── Items ──

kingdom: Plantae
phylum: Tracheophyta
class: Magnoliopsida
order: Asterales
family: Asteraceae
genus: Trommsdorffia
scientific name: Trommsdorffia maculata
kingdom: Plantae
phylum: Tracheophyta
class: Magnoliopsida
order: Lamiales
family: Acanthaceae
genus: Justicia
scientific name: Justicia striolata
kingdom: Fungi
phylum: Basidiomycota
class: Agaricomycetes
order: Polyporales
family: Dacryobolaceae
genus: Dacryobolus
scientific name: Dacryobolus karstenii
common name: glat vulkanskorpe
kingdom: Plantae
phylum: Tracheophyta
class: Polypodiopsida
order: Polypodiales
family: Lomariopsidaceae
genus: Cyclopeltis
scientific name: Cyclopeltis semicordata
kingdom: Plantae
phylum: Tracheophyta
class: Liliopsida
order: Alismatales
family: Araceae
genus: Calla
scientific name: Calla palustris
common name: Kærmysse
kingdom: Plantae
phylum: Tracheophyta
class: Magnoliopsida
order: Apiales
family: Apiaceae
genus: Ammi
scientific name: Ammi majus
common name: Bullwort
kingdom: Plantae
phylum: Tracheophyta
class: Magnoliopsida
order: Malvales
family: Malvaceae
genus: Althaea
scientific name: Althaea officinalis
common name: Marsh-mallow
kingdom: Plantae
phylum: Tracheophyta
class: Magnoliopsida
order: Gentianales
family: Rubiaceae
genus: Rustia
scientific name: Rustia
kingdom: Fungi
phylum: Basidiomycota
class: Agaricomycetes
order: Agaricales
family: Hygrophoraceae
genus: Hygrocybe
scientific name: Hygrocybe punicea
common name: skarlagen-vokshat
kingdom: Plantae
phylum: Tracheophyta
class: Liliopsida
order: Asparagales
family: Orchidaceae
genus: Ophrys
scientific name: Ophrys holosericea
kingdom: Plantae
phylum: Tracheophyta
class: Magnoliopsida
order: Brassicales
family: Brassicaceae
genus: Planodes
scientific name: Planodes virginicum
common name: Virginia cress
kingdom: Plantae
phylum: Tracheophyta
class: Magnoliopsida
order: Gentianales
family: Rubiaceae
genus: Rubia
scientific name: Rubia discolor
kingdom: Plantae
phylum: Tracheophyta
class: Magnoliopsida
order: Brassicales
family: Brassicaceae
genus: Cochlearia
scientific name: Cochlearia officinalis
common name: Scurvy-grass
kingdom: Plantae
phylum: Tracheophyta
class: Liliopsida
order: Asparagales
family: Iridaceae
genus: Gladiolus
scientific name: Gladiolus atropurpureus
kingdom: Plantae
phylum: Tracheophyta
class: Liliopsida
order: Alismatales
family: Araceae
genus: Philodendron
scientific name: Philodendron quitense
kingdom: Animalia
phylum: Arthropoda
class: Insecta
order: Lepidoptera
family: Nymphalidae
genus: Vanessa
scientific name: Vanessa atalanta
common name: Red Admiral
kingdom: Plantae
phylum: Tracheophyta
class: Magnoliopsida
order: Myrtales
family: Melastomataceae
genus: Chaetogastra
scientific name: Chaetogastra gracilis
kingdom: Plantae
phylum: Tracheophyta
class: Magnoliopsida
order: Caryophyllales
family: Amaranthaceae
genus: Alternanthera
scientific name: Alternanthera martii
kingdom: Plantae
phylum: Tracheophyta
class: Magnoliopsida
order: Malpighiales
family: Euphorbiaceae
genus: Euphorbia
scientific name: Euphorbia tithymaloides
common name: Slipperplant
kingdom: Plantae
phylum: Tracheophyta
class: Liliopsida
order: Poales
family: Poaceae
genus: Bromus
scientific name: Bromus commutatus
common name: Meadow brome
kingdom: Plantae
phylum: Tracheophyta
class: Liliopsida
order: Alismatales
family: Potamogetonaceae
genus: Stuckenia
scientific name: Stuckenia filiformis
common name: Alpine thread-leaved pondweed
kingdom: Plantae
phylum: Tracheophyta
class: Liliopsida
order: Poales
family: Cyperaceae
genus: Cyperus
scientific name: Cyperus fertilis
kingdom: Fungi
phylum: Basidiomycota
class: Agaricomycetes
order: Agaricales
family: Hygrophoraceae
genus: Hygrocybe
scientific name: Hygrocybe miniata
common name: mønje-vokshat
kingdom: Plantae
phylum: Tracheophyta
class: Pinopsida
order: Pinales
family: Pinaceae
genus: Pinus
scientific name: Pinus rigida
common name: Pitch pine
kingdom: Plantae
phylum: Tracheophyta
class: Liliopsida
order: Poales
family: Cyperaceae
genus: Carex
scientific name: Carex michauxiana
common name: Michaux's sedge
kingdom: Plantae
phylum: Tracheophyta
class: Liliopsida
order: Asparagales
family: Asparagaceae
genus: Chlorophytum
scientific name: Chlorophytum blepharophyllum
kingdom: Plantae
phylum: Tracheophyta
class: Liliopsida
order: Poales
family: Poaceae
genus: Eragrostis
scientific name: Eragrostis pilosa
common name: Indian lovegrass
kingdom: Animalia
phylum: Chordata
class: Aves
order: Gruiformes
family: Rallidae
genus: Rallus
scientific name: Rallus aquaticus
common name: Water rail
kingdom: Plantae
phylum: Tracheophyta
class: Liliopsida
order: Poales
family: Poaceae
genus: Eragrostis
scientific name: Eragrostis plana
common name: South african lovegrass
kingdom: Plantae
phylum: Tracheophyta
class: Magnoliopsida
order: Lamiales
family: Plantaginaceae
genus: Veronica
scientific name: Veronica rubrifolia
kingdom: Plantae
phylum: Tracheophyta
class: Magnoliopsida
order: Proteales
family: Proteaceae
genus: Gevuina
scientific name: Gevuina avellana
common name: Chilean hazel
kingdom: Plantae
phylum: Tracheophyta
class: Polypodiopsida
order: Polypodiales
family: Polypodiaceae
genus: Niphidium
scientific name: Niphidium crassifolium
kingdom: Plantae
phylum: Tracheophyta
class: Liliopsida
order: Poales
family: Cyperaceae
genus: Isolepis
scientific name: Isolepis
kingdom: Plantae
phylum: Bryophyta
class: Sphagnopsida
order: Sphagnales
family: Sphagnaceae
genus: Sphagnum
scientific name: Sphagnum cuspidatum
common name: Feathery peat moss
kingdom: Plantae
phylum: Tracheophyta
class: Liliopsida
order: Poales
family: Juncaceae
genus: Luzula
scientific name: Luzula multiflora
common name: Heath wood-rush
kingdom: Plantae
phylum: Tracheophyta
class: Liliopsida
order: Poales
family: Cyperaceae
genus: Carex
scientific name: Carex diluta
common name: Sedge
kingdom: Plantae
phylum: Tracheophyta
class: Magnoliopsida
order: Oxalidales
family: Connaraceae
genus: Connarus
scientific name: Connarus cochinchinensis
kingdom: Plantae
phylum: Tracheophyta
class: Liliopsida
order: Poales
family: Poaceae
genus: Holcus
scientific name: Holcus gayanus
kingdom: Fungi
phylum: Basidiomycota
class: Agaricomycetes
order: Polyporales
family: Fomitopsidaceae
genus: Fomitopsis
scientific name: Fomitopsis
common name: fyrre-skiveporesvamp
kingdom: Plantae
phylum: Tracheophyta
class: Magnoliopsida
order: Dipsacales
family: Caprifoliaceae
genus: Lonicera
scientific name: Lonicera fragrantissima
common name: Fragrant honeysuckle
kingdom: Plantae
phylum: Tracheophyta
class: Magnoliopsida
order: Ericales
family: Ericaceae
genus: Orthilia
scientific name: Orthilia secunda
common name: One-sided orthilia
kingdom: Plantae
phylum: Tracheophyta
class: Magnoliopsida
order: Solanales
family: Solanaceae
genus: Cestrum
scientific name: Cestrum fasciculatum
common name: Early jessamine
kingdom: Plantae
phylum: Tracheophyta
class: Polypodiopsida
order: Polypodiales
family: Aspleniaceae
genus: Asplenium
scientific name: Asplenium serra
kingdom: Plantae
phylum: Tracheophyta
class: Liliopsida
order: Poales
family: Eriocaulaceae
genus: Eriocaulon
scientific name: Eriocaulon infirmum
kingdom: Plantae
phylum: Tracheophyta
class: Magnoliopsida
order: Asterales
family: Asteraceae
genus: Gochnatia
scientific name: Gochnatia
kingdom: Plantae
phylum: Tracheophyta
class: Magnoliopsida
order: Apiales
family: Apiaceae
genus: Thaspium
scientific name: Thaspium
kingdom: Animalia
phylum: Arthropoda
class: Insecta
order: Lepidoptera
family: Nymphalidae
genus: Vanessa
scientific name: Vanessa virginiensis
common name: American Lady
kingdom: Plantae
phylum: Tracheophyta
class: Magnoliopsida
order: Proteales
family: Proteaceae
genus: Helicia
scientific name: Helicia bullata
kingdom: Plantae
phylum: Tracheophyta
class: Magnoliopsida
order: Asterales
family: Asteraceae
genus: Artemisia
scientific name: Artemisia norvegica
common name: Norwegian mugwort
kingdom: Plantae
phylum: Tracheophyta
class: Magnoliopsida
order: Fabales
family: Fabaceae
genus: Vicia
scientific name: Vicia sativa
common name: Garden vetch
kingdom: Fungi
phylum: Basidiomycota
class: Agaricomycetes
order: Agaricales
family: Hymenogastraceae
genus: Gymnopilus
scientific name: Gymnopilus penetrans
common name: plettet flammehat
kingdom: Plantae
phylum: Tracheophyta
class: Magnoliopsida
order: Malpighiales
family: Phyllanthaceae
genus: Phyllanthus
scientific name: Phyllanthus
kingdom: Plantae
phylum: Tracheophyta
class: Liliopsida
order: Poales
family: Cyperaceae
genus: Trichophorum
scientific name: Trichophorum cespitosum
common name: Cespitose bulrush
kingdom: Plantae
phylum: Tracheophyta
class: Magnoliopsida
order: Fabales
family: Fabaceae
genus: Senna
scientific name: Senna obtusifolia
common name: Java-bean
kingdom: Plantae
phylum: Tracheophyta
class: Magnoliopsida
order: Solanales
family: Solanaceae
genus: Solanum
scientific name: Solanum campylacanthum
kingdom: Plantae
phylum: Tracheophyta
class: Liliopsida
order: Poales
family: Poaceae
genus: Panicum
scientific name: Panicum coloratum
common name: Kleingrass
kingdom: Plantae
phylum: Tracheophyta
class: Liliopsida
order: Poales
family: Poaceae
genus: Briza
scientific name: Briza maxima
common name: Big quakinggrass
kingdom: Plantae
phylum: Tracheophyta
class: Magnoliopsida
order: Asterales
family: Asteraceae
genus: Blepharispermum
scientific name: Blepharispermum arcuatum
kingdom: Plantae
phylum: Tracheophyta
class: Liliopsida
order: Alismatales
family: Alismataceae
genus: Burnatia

───

What to work on:
Rewrite the entries from the line with "scientific name: Pinus rigida" up to and including the line with "scientific name: Luzula multiflora" as a Markdown table with two columns, Row (a running row number) and Line (the line itself), leaving out any blank lines.

Output of the exercise:
| Row | Line |
|---|---|
| 1 | scientific name: Pinus rigida |
| 2 | common name: Pitch pine |
| 3 | kingdom: Plantae |
| 4 | phylum: Tracheophyta |
| 5 | class: Liliopsida |
| 6 | order: Poales |
| 7 | family: Cyperaceae |
| 8 | genus: Carex |
| 9 | scientific name: Carex michauxiana |
| 10 | common name: Michaux's sedge |
| 11 | kingdom: Plantae |
| 12 | phylum: Tracheophyta |
| 13 | class: Liliopsida |
| 14 | order: Asparagales |
| 15 | family: Asparagaceae |
| 16 | genus: Chlorophytum |
| 17 | scientific name: Chlorophytum blepharophyllum |
| 18 | kingdom: Plantae |
| 19 | phylum: Tracheophyta |
| 20 | class: Liliopsida |
| 21 | order: Poales |
| 22 | family: Poaceae |
| 23 | genus: Eragrostis |
| 24 | scientific name: Eragrostis pilosa |
| 25 | common name: Indian lovegrass |
| 26 | kingdom: Animalia |
| 27 | phylum: Chordata |
| 28 | class: Aves |
| 29 | order: Gruiformes |
| 30 | family: Rallidae |
| 31 | genus: Rallus |
| 32 | scientific name: Rallus aquaticus |
| 33 | common name: Water rail |
| 34 | kingdom: Plantae |
| 35 | phylum: Tracheophyta |
| 36 | class: Liliopsida |
| 37 | order: Poales |
| 38 | family: Poaceae |
| 39 | genus: Eragrostis |
| 40 | scientific name: Eragrostis plana |
| 41 | common name: South african lovegrass |
| 42 | kingdom: Plantae |
| 43 | phylum: Tracheophyta |
| 44 | class: Magnoliopsida |
| 45 | order: Lamiales |
| 46 | family: Plantaginaceae |
| 47 | genus: Veronica |
| 48 | scientific name: Veronica rubrifolia |
| 49 | kingdom: Plantae |
| 50 | phylum: Tracheophyta |
| 51 | class: Magnoliopsida |
| 52 | order: Proteales |
| 53 | family: Proteaceae |
| 54 | genus: Gevuina |
| 55 | scientific name: Gevuina avellana |
| 56 | common name: Chilean hazel |
| 57 | kingdom: Plantae |
| 58 | phylum: Tracheophyta |
| 59 | class: Polypodiopsida |
| 60 | order: Polypodiales |
| 61 | family: Polypodiaceae |
| 62 | genus: Niphidium |
| 63 | scientific name: Niphidium crassifolium |
| 64 | kingdom: Plantae |
| 65 | phylum: Tracheophyta |
| 66 | class: Liliopsida |
| 67 | order: Poales |
| 68 | family: Cyperaceae |
| 69 | genus: Isolepis |
| 70 | scientific name: Isolepis |
| 71 | kingdom: Plantae |
| 72 | phylum: Bryophyta |
| 73 | class: Sphagnopsida |
| 74 | order: Sphagnales |
| 75 | family: Sphagnaceae |
| 76 | genus: Sphagnum |
| 77 | scientific name: Sphagnum cuspidatum |
| 78 | common name: Feathery peat moss |
| 79 | kingdom: Plantae |
| 80 | phylum: Tracheophyta |
| 81 | class: Liliopsida |
| 82 | order: Poales |
| 83 | family: Juncaceae |
| 84 | genus: Luzula |
| 85 | scientific name: Luzula multiflora |